**Exercise details:** Turn the lines from the one containing "同样出自猪厂的第五人格也是 日本口碑相当不错</blockquote>" through the one containing "Click on Go Live" into a Markdown table with the columns No. and Line, numbering each line and skipping blank ones. Leave the pictures out.

**Provided entries:**
+++++

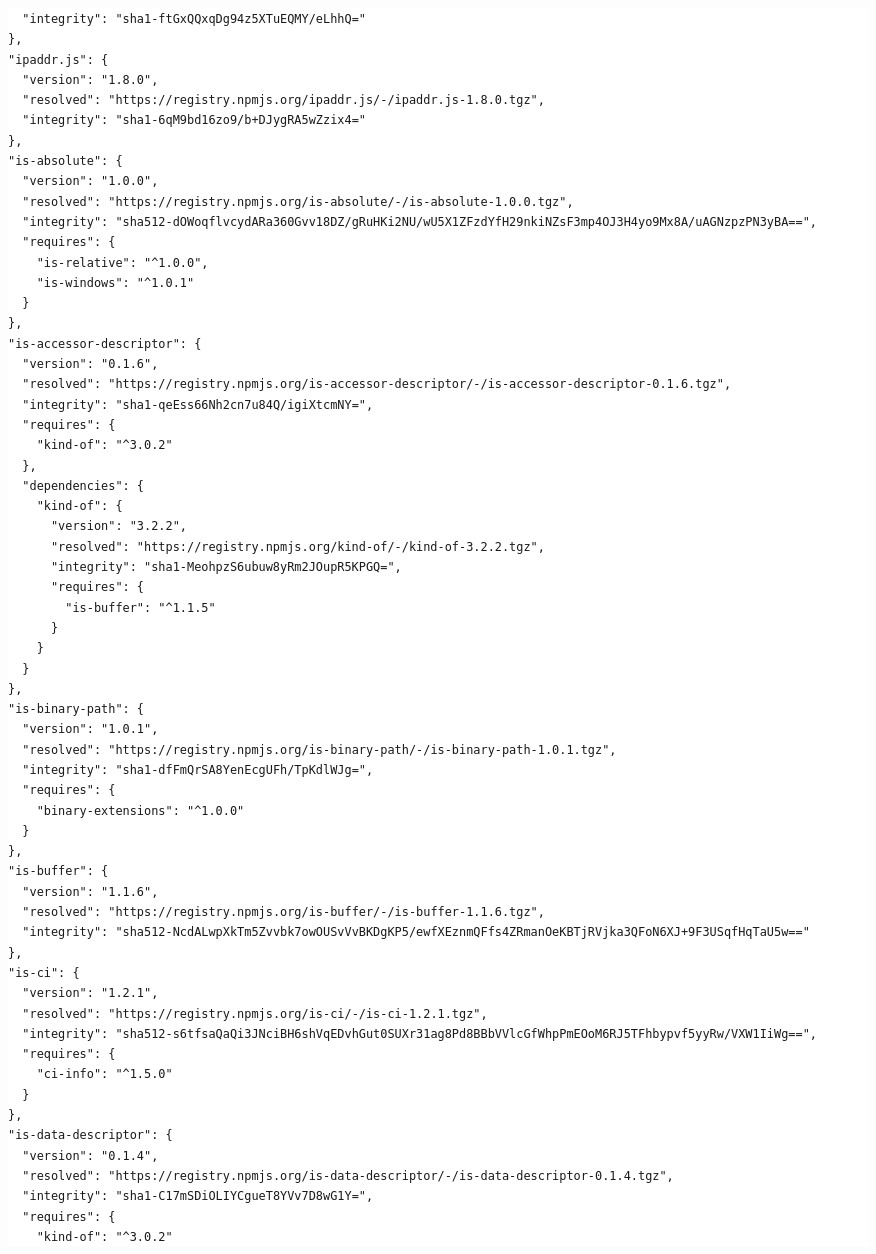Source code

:       "integrity": "sha1-ftGxQQxqDg94z5XTuEQMY/eLhhQ="
    },
    "ipaddr.js": {
      "version": "1.8.0",
      "resolved": "https://registry.npmjs.org/ipaddr.js/-/ipaddr.js-1.8.0.tgz",
      "integrity": "sha1-6qM9bd16zo9/b+DJygRA5wZzix4="
    },
    "is-absolute": {
      "version": "1.0.0",
      "resolved": "https://registry.npmjs.org/is-absolute/-/is-absolute-1.0.0.tgz",
      "integrity": "sha512-dOWoqflvcydARa360Gvv18DZ/gRuHKi2NU/wU5X1ZFzdYfH29nkiNZsF3mp4OJ3H4yo9Mx8A/uAGNzpzPN3yBA==",
      "requires": {
        "is-relative": "^1.0.0",
        "is-windows": "^1.0.1"
      }
    },
    "is-accessor-descriptor": {
      "version": "0.1.6",
      "resolved": "https://registry.npmjs.org/is-accessor-descriptor/-/is-accessor-descriptor-0.1.6.tgz",
      "integrity": "sha1-qeEss66Nh2cn7u84Q/igiXtcmNY=",
      "requires": {
        "kind-of": "^3.0.2"
      },
      "dependencies": {
        "kind-of": {
          "version": "3.2.2",
          "resolved": "https://registry.npmjs.org/kind-of/-/kind-of-3.2.2.tgz",
          "integrity": "sha1-MeohpzS6ubuw8yRm2JOupR5KPGQ=",
          "requires": {
            "is-buffer": "^1.1.5"
          }
        }
      }
    },
    "is-binary-path": {
      "version": "1.0.1",
      "resolved": "https://registry.npmjs.org/is-binary-path/-/is-binary-path-1.0.1.tgz",
      "integrity": "sha1-dfFmQrSA8YenEcgUFh/TpKdlWJg=",
      "requires": {
        "binary-extensions": "^1.0.0"
      }
    },
    "is-buffer": {
      "version": "1.1.6",
      "resolved": "https://registry.npmjs.org/is-buffer/-/is-buffer-1.1.6.tgz",
      "integrity": "sha512-NcdALwpXkTm5Zvvbk7owOUSvVvBKDgKP5/ewfXEznmQFfs4ZRmanOeKBTjRVjka3QFoN6XJ+9F3USqfHqTaU5w=="
    },
    "is-ci": {
      "version": "1.2.1",
      "resolved": "https://registry.npmjs.org/is-ci/-/is-ci-1.2.1.tgz",
      "integrity": "sha512-s6tfsaQaQi3JNciBH6shVqEDvhGut0SUXr31ag8Pd8BBbVVlcGfWhpPmEOoM6RJ5TFhbypvf5yyRw/VXW1IiWg==",
      "requires": {
        "ci-info": "^1.5.0"
      }
    },
    "is-data-descriptor": {
      "version": "0.1.4",
      "resolved": "https://registry.npmjs.org/is-data-descriptor/-/is-data-descriptor-0.1.4.tgz",
      "integrity": "sha1-C17mSDiOLIYCgueT8YVv7D8wG1Y=",
      "requires": {
        "kind-of": "^3.0.2"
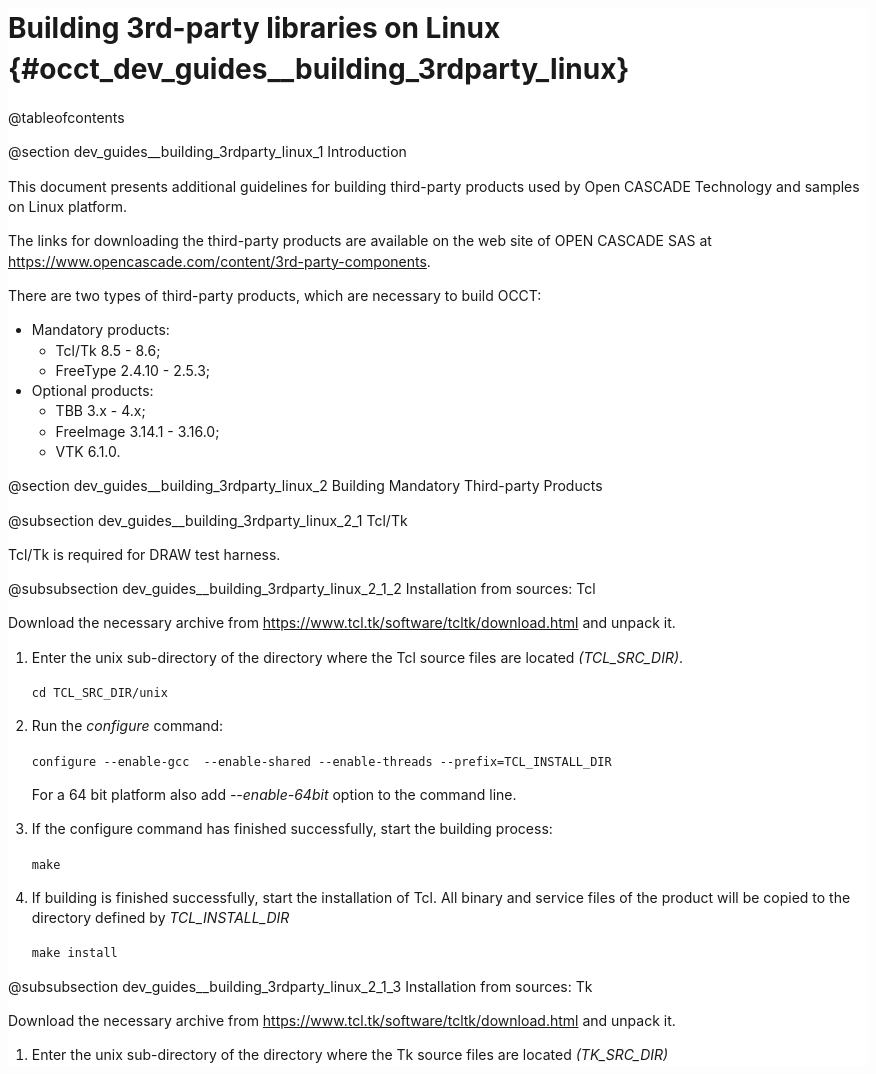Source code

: ﻿ Building 3rd-party libraries on Linux {#occt_dev_guides__building_3rdparty_linux}
=========

@tableofcontents 

@section dev_guides__building_3rdparty_linux_1 Introduction

This document presents additional guidelines for building third-party 
products used by Open CASCADE Technology and samples on Linux platform. 

The links for downloading the third-party products are available on the web site 
of OPEN CASCADE SAS at 
https://www.opencascade.com/content/3rd-party-components.

There are two types of third-party products, which are  necessary to build OCCT: 
  
* Mandatory  products: 
	* Tcl/Tk 8.5 - 8.6;  
	* FreeType 2.4.10 - 2.5.3;
* Optional  products: 
	* TBB 3.x - 4.x;
	* FreeImage 3.14.1 - 3.16.0;
	* VTK 6.1.0.

@section dev_guides__building_3rdparty_linux_2 Building Mandatory Third-party Products

@subsection dev_guides__building_3rdparty_linux_2_1 Tcl/Tk 

Tcl/Tk is required for DRAW test harness. 

@subsubsection dev_guides__building_3rdparty_linux_2_1_2 Installation from sources: Tcl
  
Download the necessary archive from https://www.tcl.tk/software/tcltk/download.html and unpack it.
  
1. Enter the unix sub-directory of the directory where the Tcl source  files are located <i>(TCL_SRC_DIR)</i>. 

       cd TCL_SRC_DIR/unix   

2. Run the *configure* command:

       configure --enable-gcc  --enable-shared --enable-threads --prefix=TCL_INSTALL_DIR   

   For a 64 bit platform also add <i>--enable-64bit</i> option to the command line. 
  
3. If the configure command has finished successfully, start  the building process:
  
       make   

4. If building is finished successfully, start the installation of Tcl. 
   All binary and service files of the product will be copied to the directory defined by *TCL_INSTALL_DIR* 

       make install   

@subsubsection dev_guides__building_3rdparty_linux_2_1_3 Installation from sources: Tk
  
Download the necessary archive from https://www.tcl.tk/software/tcltk/download.html and unpack it.
  
1. Enter the unix sub-directory of the directory where the Tk source files are located <i>(TK_SRC_DIR)</i> 
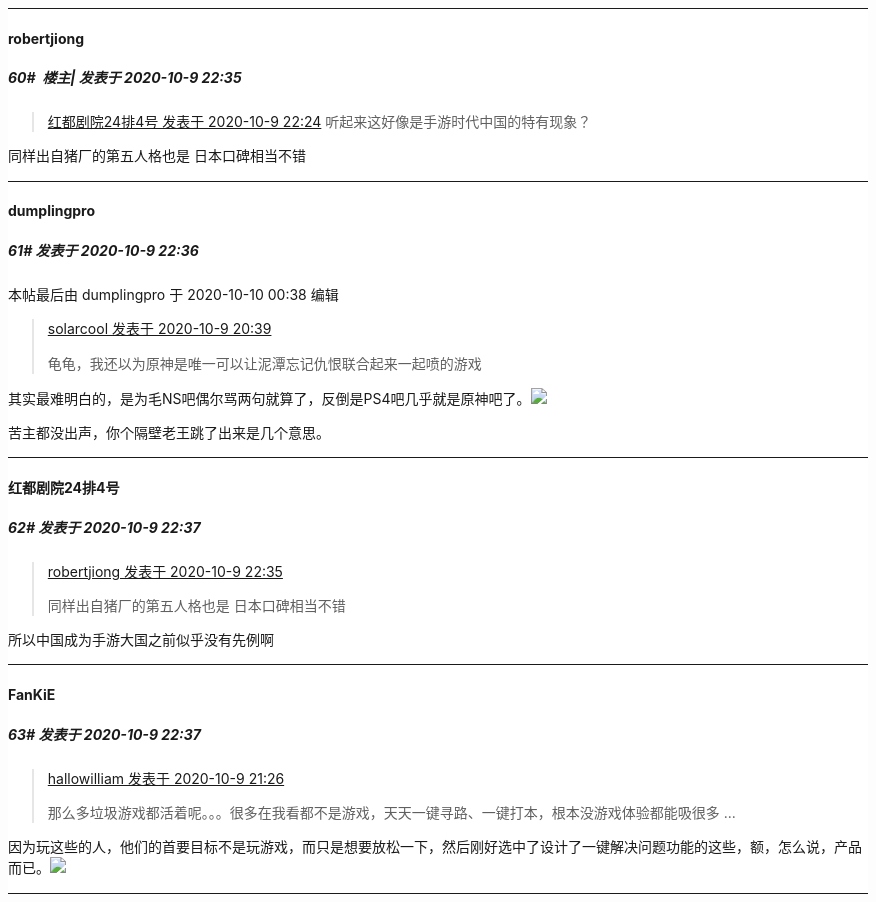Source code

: 
-----

####  robertjiong  
##### 60#         楼主| 发表于 2020-10-9 22:35


<blockquote><a href="httphttps://bbs.saraba1st.com/2b/forum.php?mod=redirect&amp;goto=findpost&amp;pid=49003272&amp;ptid=1964214" target="_blank">红都剧院24排4号 发表于 2020-10-9 22:24</a>
听起来这好像是手游时代中国的特有现象？</blockquote>
同样出自猪厂的第五人格也是 日本口碑相当不错


-----

####  dumplingpro  
##### 61#       发表于 2020-10-9 22:36


 本帖最后由 dumplingpro 于 2020-10-10 00:38 编辑 
<blockquote><a href="httphttps://bbs.saraba1st.com/2b/forum.php?mod=redirect&amp;goto=findpost&amp;pid=49002117&amp;ptid=1964214" target="_blank">solarcool 发表于 2020-10-9 20:39</a>

龟龟，我还以为原神是唯一可以让泥潭忘记仇恨联合起来一起喷的游戏</blockquote>
其实最难明白的，是为毛NS吧偶尔骂两句就算了，反倒是PS4吧几乎就是原神吧了。<img src="https://static.saraba1st.com/image/smiley/face2017/068.png" referrerpolicy="no-referrer">


苦主都没出声，你个隔壁老王跳了出来是几个意思。


-----

####  红都剧院24排4号  
##### 62#       发表于 2020-10-9 22:37


<blockquote><a href="httphttps://bbs.saraba1st.com/2b/forum.php?mod=redirect&amp;goto=findpost&amp;pid=49003390&amp;ptid=1964214" target="_blank">robertjiong 发表于 2020-10-9 22:35</a>

同样出自猪厂的第五人格也是 日本口碑相当不错</blockquote>
所以中国成为手游大国之前似乎没有先例啊


-----

####  FanKiE  
##### 63#       发表于 2020-10-9 22:37


<blockquote><a href="httphttps://bbs.saraba1st.com/2b/forum.php?mod=redirect&amp;goto=findpost&amp;pid=49002605&amp;ptid=1964214" target="_blank">hallowilliam 发表于 2020-10-9 21:26</a>

那么多垃圾游戏都活着呢。。。很多在我看都不是游戏，天天一键寻路、一键打本，根本没游戏体验都能吸很多 ...</blockquote>
因为玩这些的人，他们的首要目标不是玩游戏，而只是想要放松一下，然后刚好选中了设计了一键解决问题功能的这些，额，怎么说，产品而已。<img src="https://static.saraba1st.com/image/smiley/face2017/093.png" referrerpolicy="no-referrer">


-----
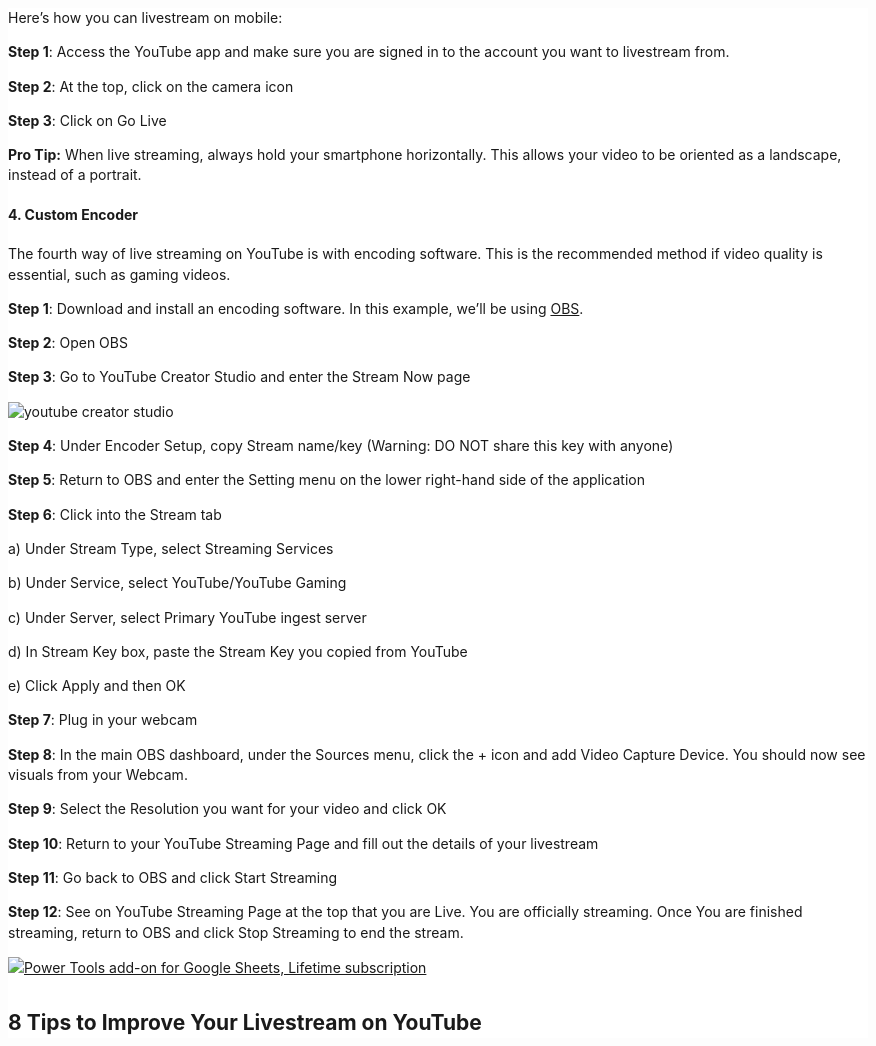 Here’s how you can livestream on mobile:

**Step 1**: Access the YouTube app and make sure you are signed in to the account you want to livestream from.

**Step 2**: At the top, click on the camera icon

**Step 3**: Click on Go Live

  **Pro Tip:** When live streaming, always hold your smartphone horizontally. This allows your video to be oriented as a landscape, instead of a portrait.

#### **4\. Custom Encoder**

The fourth way of live streaming on YouTube is with encoding software. This is the recommended method if video quality is essential, such as gaming videos.

**Step 1**: Download and install an encoding software. In this example, we’ll be using [OBS](https://obsproject.com/).

**Step 2**: Open OBS

**Step 3**: Go to YouTube Creator Studio and enter the Stream Now page

![youtube creator studio](https://images.wondershare.com/filmora/article-images/youtube-creator-studio4.jpg)

**Step 4**: Under Encoder Setup, copy Stream name/key (Warning: DO NOT share this key with anyone)

**Step 5**: Return to OBS and enter the Setting menu on the lower right-hand side of the application

**Step 6**: Click into the Stream tab

a) Under Stream Type, select Streaming Services

b) Under Service, select YouTube/YouTube Gaming

c) Under Server, select Primary YouTube ingest server

d) In Stream Key box, paste the Stream Key you copied from YouTube

e) Click Apply and then OK

**Step 7**: Plug in your webcam

**Step 8**: In the main OBS dashboard, under the Sources menu, click the + icon and add Video Capture Device. You should now see visuals from your Webcam.

**Step 9**: Select the Resolution you want for your video and click OK

**Step 10**: Return to your YouTube Streaming Page and fill out the details of your livestream

**Step 11**: Go back to OBS and click Start Streaming

**Step 12**: See on YouTube Streaming Page at the top that you are Live. You are officially streaming. Once You are finished streaming, return to OBS and click Stop Streaming to end the stream.


<a href="https://secure.2checkout.com/order/checkout.php?PRODS=4726807&QTY=1&AFFILIATE=108875&CART=1"><img src="https://secure.avangate.com/images/merchant/c14a8df1e1b4d5297e9cb30cb34d5a00/products/copy_copy_power-tools-48.png" border="0">Power Tools add-on for Google Sheets, Lifetime subscription</a>

## 8 Tips to Improve Your Livestream on YouTube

+++++

**Response box:**
| No. | Line |
|---|---|
| 1 | 同样出自猪厂的第五人格也是 日本口碑相当不错</blockquote> |
| 2 | 所以中国成为手游大国之前似乎没有先例啊 |
| 3 | ----- |
| 4 | ####  FanKiE   |
| 5 | ##### 63#       发表于 2020-10-9 22:37 |
| 6 | <blockquote><a href="httphttps://bbs.saraba1st.com/2b/forum.php?mod=redirect&amp;goto=findpost&amp;pid=49002605&amp;ptid=1964214" target="_blank">hallowilliam 发表于 2020-10-9 21:26</a> |
| 7 | 那么多垃圾游戏都活着呢。。。很多在我看都不是游戏，天天一键寻路、一键打本，根本没游戏体验都能吸很多 ...</blockquote> |
| 8 | 因为玩这些的人，他们的首要目标不是玩游戏，而只是想要放松一下，然后刚好选中了设计了一键解决问题功能的这些，额，怎么说，产品而已。<img src="https://static.saraba1st.com/image/smiley/face2017/093.png" referrerpolicy="no-referrer"> |
| 9 | ----- |
| 10 |  Here’s how you can livestream on mobile: |
| 11 | **Step 1**: Access the YouTube app and make sure you are signed in to the account you want to livestream from. |
| 12 | **Step 2**: At the top, click on the camera icon |
| 13 | **Step 3**: Click on Go Live |